Cabo Verde - O Procurador Geral da República de Angola recusa-se a aceitar a ideia de que o país seja um Estado corrupto, e alega que, se há corrupção é porque há corruptores, que no seu entender vêm de fora, tanto mais que se trata de uma prática imposta pelo Ocidente, na sua procura desenfreada pelas matérias primas existentes em África.

 

*Orlando Rodrigues
Fonte: O País.net
À margem da sua participação na oitava Conferência Anual dos Procuradores Gerais da República do continente, que teve lugar em Cabo Verde, João Maria de Sousa concedeu uma grande entrevista ao nosso correspondente na cidade da Praia, em que faz o ponto da situação da justiça Angola, nomeadamente no que se refere à super-lotação das prisões e aos casos de excesso de prisão preventiva, garante que a detenção do jovem Nito Alves está perfeitamente legalizada, explica que não há delitos políticos em Angola mas, sim crimes de injúria e difamação e contra a segurança do Estado, e promete que não fará a cidadãos portugueses o que acusa o Ministério Público daquele país de fazer em relação a angolanos, porque se recusa a “pagar um mal com outro mal”.

Qual é, actualmente, o estado da justiça angolana?

Não posso começar esta entrevista sem lhe dizer em primeiro lugar que tudo quanto de positivo acontece em Angola, nomeadamente no sector da justiça e no domínio judicial, tem a ver, de certo modo, com a direcção política esclarecida do presidente José Eduardo dos Santos, que tem sabido indicar o caminho certo para as realizações que visam o desenvolvimento e o bem-estar da população angolana.

Por outro lado, esse desenvolvimento e bem-estar têm que passar, necessariamente, por aquilo a que se chama justiça social, no sentido de se produzir mais para melhor se distribuir depois.

De qualquer modo, no que diz respeito à legalidade em Angola, têm sido produzidas leis tendentes a acompanhar o próprio desenvolvimento do país e tem-se procurado, no âmbito daquilo que são as preocupações de todos relativamente à criminalidade organizada, e em linha com o que se passa em África e no mundo, o meu país também está empenhado em dar uma contribuição válida à altura do que dele se espera.

Nessa linha, o Presidente da República assinou recentemente um despacho a criar uma comissão multissectorial para a realização de um estudo aturado da situação e a apresentação de propostas concretas de criação de mecanismos que conduzam à implementação imediata das convenção internacionais contra o branqueamento de capitais e a corrupção.

> [Tarefas a realizar]
1. Responda, com base na entrevista, às seguintes perguntas:
(a) Em que país teve lugar a oitava Conferência Anual dos Procuradores Gerais da República do continente?
(b) Segundo o Procurador Geral da República de Angola, de onde vêm os corruptores?
(c) O que foi criado pelo despacho assinado recentemente pelo Presidente da República?
2. Repita o trecho da entrevista entre "Cabo Verde - O" e "existentes em África.", inclusive.
A listagem constitui material à parte, independente da entrevista.

> [Entradas fornecidas]
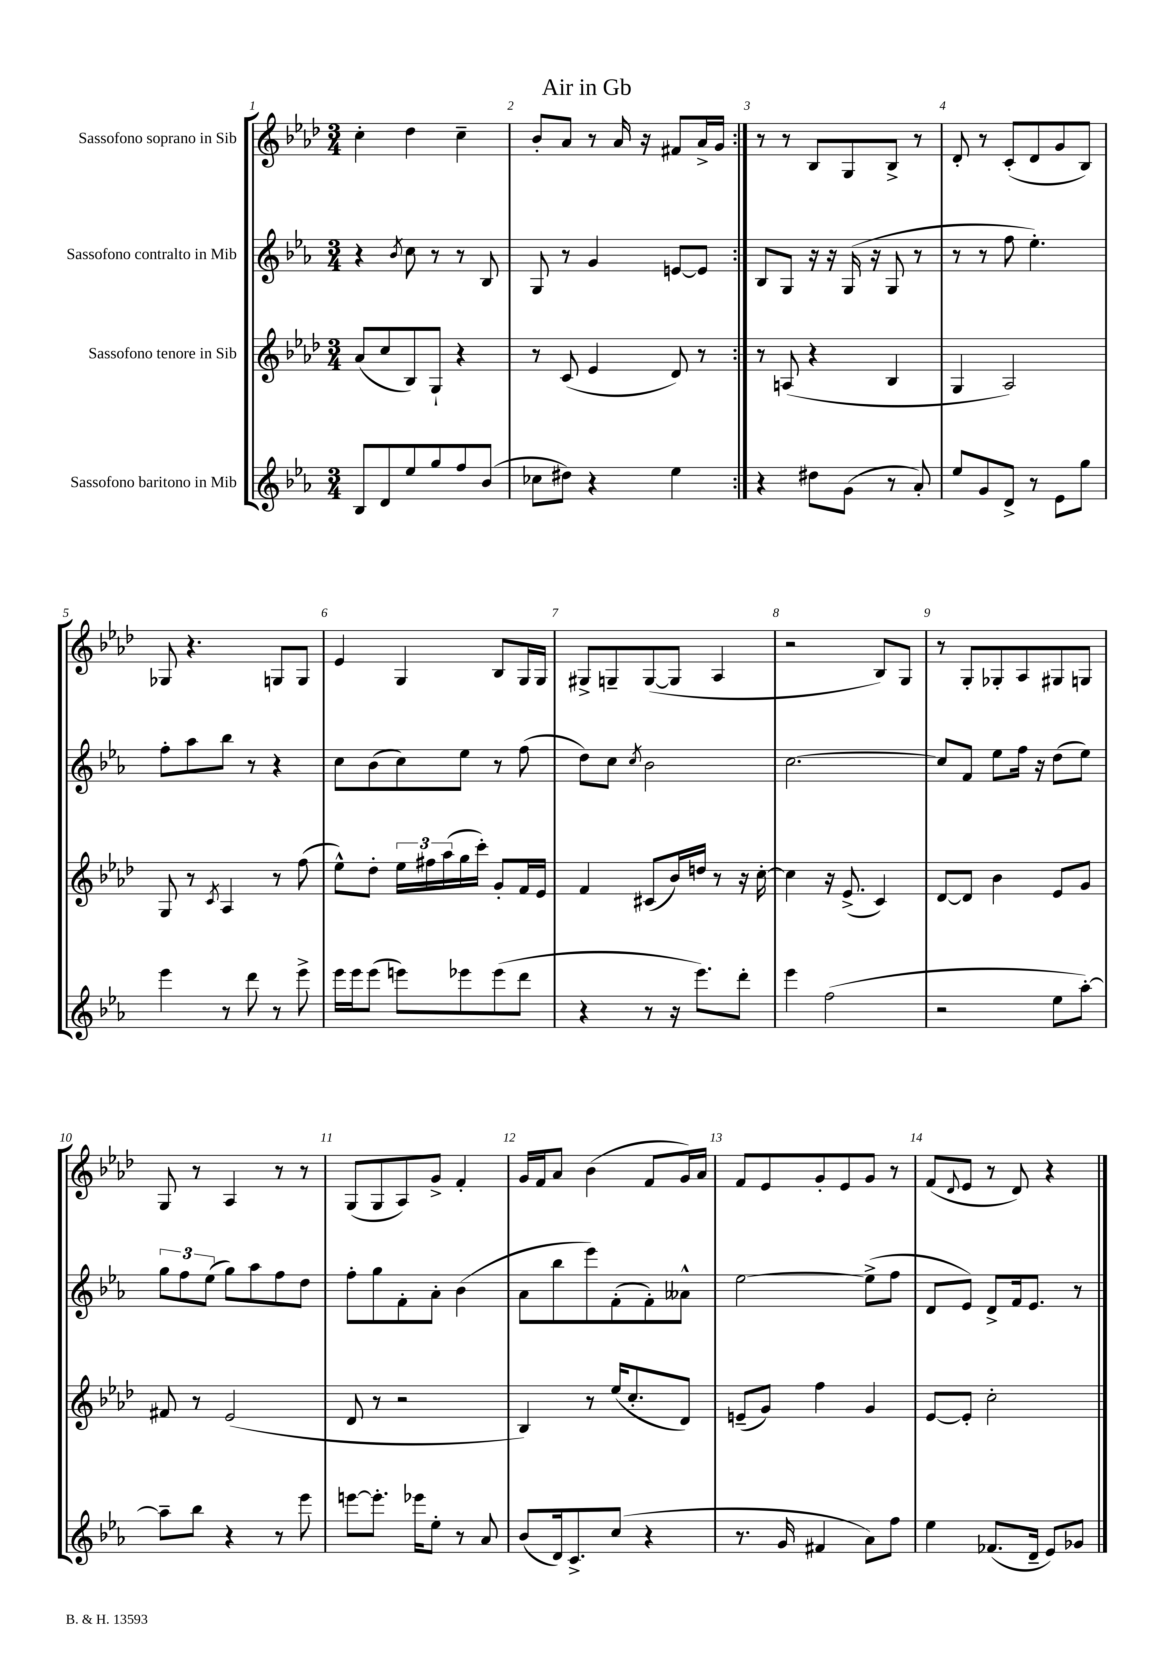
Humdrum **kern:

**kern	**kern	**kern	**kern
*part4	*part3	*part2	*part1
*staff4	*staff3	*staff2	*staff1
*I"Sassofono baritono in Mib	*I"Sassofono tenore in Sib	*I"Sassofono contralto in Mib	*I"Sassofono soprano in Sib
*clefG2	*clefG2	*clefG2	*clefG2
*k[b-e-a-]	*k[b-e-a-d-]	*k[b-e-a-]	*k[b-e-a-d-]
*M3/4	*M3/4	*M3/4	*M3/4
=1	=1	=1	=1
8B-/L	(8a-/L	4r	4cc'\
8d/	8cc/	.	.
.	.	8qb-/	.
8ee-/	8B-/)	8cc\	4dd-\
8gg/	8G`/J	8r	.
8ff/	4r	8r	4cc~\
(8b-/J	.	8B-/	.
=2	=2	=2	=2
8cc-X\L	8r	8G/	8b-'/L
8dd#X\J)	(8c/	8r	8a-/J
4r	4e-/	4g/	8r
.	.	.	16a-/
.	.	.	16r
4ee-\	8d-/)	[8en/L	8f#X/L
.	8r	8e/J]	16a-^/L
.	.	.	16g/JJ
=3:|!	=3:|!	=3:|!	=3:|!
4r	8r	8B-/L	8r
.	(8An/	8G/J	8r
8dd#X\L	4r	16r	8B-/L
.	.	16r	.
(8g\J	.	(16G/	8G/
.	.	16r	.
8r	4B-/	8G/	8B-^/J
8a-'/)	.	8r	8r
=4	=4	=4	=4
8ee-/L	4G/	8r	8d-'/
8g/	.	8r	8r
8d^/J	2A-/)	8ff\	(8c'/L
8r	.	4.ee-'\)	8d-/
8e-\L	.	.	8g/
8gg\J	.	.	8B-/J)
!!LO:LB:g=z
=5	=5	=5	=5
4eee-\	8G/	8ff'\L	8G-X/
.	8r	8aa-\	4.r
.	8qc/	.	.
8r	4A-/	8bb-\J	.
8ddd\	.	8r	.
8r	8r	4r	8Gn/L
8eee-^\	(8ff\	.	8G/J
=6	=6	=6	=6
16eee-\LL	8ee-^^\L)	8cc\L	4e-/
16eee-\J	.	.	.
(8eee-\J	8dd-'\J	(8b-\	.
8eeen\L)	24ee-\LL	8cc\)	4G/
.	24ff#X\	.	.
.	(24aa-\	.	.
8eee-X\	16gg\	8ee-\J	.
.	16ccc'\JJ)	.	.
(8eee-\	8g'/L	8r	8B-/L
8ddd\J	16f/L	(8ff\	16G/L
.	16e-/JJ	.	16G/JJ
=7	=7	=7	=7
4r	4f/	8dd\L)	8G#X^/L
.	.	8cc\J	8Gn~/
.	.	8qcc/	.
8r	(8c#X/L	2b-\	([8G/
16r	16b-/L)	.	8G/J]
8.eee-\L)	16ddn/JJ	.	.
.	8r	.	4A-/
8ddd'\J	16r	.	.
.	[16cc'\	.	.
=8	=8	=8	=8
4eee-\	4cc\]	[2.cc\	2r
(2ff\	16r	.	.
.	(8.e-^/	.	.
.	4c/)	.	8B-/L)
.	.	.	8G/J
=9	=9	=9	=9
2r	[8d-/L	8cc/L]	8r
.	8d-/J]	8f/J	8G'/L
.	4b-\	8ee-\L	8G-X'/
.	.	16ff\Jk	8A-/
.	.	16r	.
8ee-\L	8e-/L	(8dd\L	8G#X/
[8aa-'\J)	8g/J	8ee-\J)	8Gn/J
!!LO:LB:g=z
=10	=10	=10	=10
8aa-~\L]	8f#X/	12gg\L	8G/
.	.	12ff\	.
8bb-\J	8r	.	8r
.	.	(12ee-\J	.
4r	(2e-/	8gg\L)	4A-/
.	.	8aa-\	.
8r	.	8ff\	8r
8eee-\	.	8dd\J	8r
=11	=11	=11	=11
[8eeen\L	8d-/	8ff'\L	(8G/L
8.eee'\J]	8r	8gg\	8G/
.	2r	8f'\	8A-/)
16eee-X\KL	.	.	.
8ee-'\J	.	8a-'\J	8g^/J
8r	.	(4b-\	4f'/
8a-/	.	.	.
=12	=12	=12	=12
(8b-/L	4B-/)	8a-\L	16g/LL
.	.	.	16f/J
16d/k)	.	8bb-\	8a-/J
8.c^/	.	.	.
.	8r	8eee-\)	(4b-\
(8cc/J	(16ee-/KL	(8f'\	.
.	8.cc'/	.	.
4r	.	8f'\)	8f/L
.	8d-/J)	8a--X^^\J	16g/L)
.	.	.	16a-/JJ
=13	=13	=13	=13
8.r	(8en~/L	[2ee-\	8f/L
.	8g/J)	.	8e-/
16g/	.	.	.
4f#X/	4ff\	.	8g'/
.	.	.	8e-/
8a-\L)	4g/	(8ee-^\L]	8g/J
8ff\J	.	8ff\J	8r
=14	=14	=14	=14
4ee-\	[8e-/L	8d/L	(8f/L
.	.	.	8qqd-/
.	8e-'/J]	8e-/J)	8e-/J
(8.f-X/L	2cc'\	8d^/L	8r
.	.	16f/k	8d-/)
16d~/Jk	.	8.e-/J	.
8e-/L)	.	.	4r
8g-X/J	.	8r	.
==	==	==	==
*-	*-	*-	*-
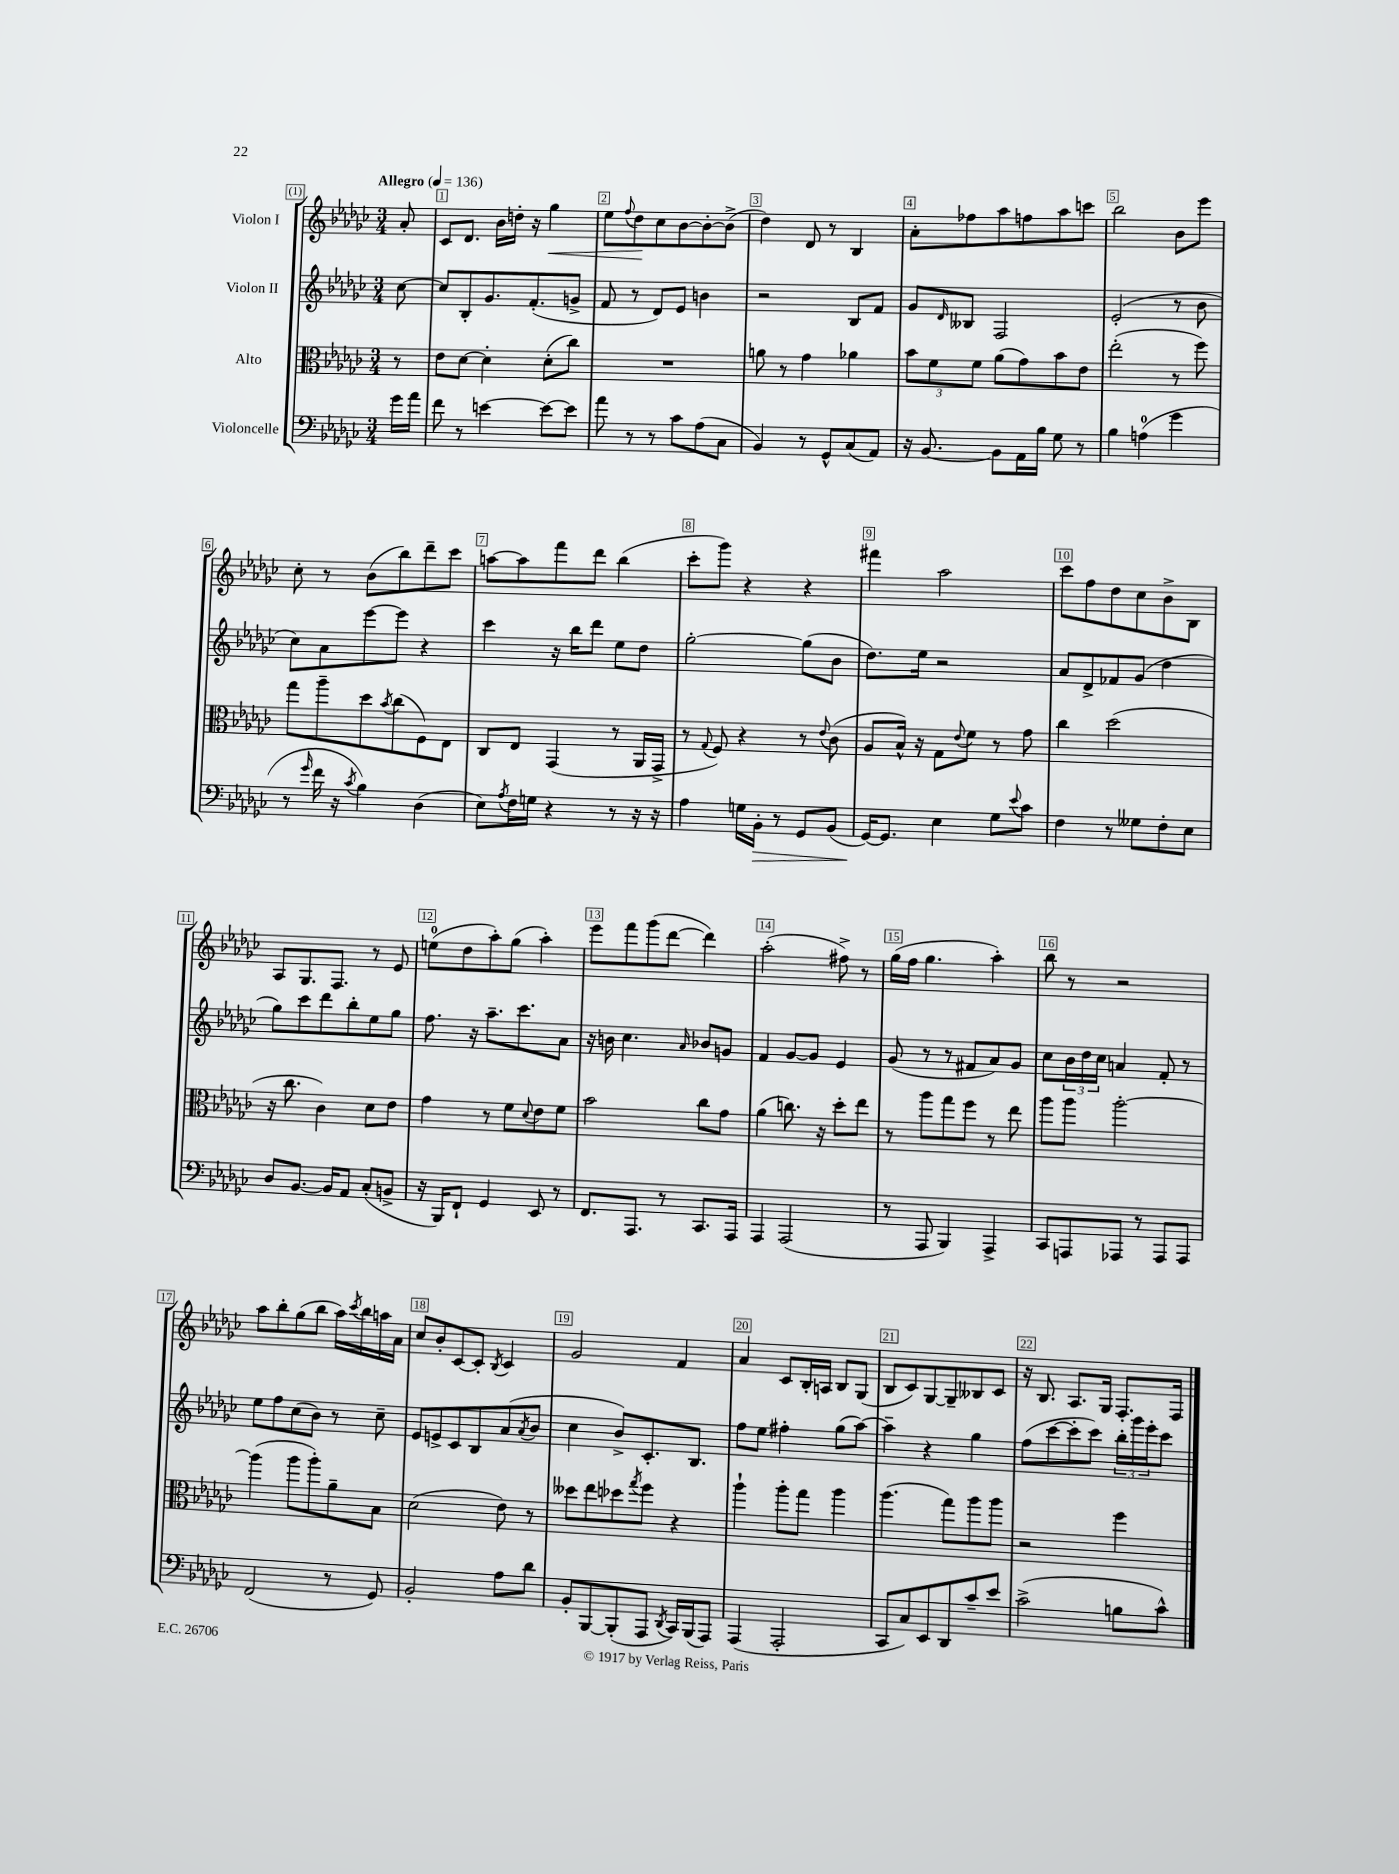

> [Resultados por ordem]
1.
(a) Em Cabo Verde.
(b) Vêm de fora.
(c) Uma comissão multissectorial.

2.
Cabo Verde - O Procurador Geral da República de Angola recusa-se a aceitar a ideia de que o país seja um Estado corrupto, e alega que, se há corrupção é porque há corruptores, que no seu entender vêm de fora, tanto mais que se trata de uma prática imposta pelo Ocidente, na sua procura desenfreada pelas matérias primas existentes em África.